• **ABOUT THIS TASK**:
Look for "input" in every line of the listing. Copy the lines that have it.

-- EXCERPTED DATA follows --

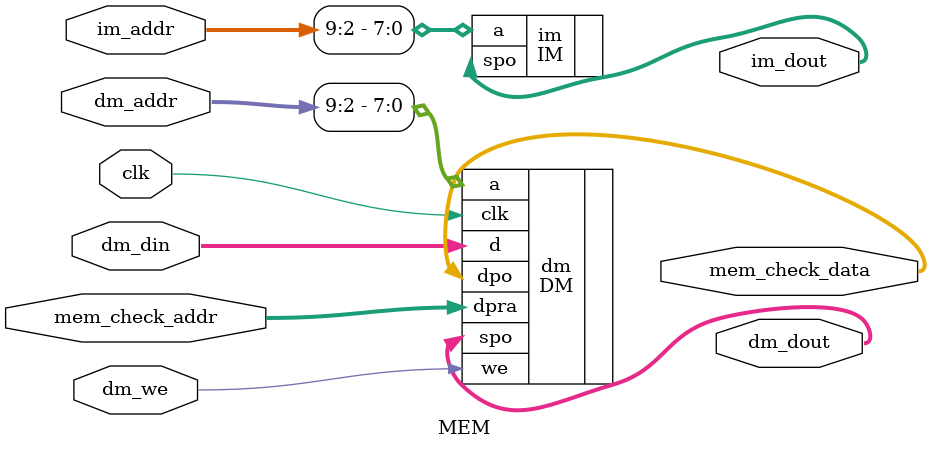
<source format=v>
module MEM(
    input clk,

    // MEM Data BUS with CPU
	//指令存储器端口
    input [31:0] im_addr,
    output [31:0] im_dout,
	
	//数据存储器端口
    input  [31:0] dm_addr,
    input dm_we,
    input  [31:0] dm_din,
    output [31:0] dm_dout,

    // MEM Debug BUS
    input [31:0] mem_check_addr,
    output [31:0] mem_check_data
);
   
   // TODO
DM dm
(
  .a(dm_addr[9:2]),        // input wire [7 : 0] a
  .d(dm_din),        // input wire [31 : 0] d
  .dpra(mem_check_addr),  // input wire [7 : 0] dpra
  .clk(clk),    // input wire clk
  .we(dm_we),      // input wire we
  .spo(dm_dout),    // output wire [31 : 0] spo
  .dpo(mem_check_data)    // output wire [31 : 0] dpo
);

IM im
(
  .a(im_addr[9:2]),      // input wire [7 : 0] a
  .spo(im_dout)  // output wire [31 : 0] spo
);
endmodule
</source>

-- EXCERPTED DATA concluded --
-- EXCERPTED DATA follows --

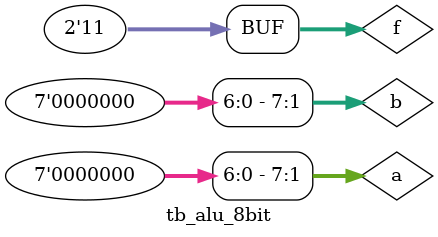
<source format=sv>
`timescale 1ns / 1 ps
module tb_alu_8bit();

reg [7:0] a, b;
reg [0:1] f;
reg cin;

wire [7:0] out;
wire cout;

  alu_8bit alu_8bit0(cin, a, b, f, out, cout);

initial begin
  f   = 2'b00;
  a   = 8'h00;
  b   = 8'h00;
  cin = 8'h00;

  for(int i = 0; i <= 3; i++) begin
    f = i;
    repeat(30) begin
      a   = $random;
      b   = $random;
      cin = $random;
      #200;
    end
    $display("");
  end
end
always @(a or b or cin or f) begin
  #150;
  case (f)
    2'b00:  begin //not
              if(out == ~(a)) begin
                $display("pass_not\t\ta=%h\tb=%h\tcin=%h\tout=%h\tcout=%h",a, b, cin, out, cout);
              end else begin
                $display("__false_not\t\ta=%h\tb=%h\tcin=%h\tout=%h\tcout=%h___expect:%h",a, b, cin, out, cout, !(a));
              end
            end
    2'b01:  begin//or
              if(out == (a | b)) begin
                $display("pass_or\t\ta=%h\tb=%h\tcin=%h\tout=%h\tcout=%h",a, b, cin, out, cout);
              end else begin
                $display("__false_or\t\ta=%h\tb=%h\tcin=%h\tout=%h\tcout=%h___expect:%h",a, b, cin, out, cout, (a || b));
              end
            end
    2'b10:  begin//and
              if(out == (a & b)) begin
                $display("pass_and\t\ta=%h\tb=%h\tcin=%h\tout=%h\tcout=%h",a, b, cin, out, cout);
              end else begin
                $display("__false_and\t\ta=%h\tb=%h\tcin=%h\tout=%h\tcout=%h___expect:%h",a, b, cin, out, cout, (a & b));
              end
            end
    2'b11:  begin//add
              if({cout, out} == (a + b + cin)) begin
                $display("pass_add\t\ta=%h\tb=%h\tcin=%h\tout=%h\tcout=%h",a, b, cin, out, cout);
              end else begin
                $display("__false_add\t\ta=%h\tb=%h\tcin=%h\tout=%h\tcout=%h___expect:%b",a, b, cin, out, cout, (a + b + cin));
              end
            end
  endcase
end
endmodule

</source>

-- EXCERPTED DATA concluded --

• **PROBLEM SOLUTION**:
    input clk,
    input [31:0] im_addr,
    input  [31:0] dm_addr,
    input dm_we,
    input  [31:0] dm_din,
    input [31:0] mem_check_addr,
  .a(dm_addr[9:2]),        // input wire [7 : 0] a
  .d(dm_din),        // input wire [31 : 0] d
  .dpra(mem_check_addr),  // input wire [7 : 0] dpra
  .clk(clk),    // input wire clk
  .we(dm_we),      // input wire we
  .a(im_addr[9:2]),      // input wire [7 : 0] a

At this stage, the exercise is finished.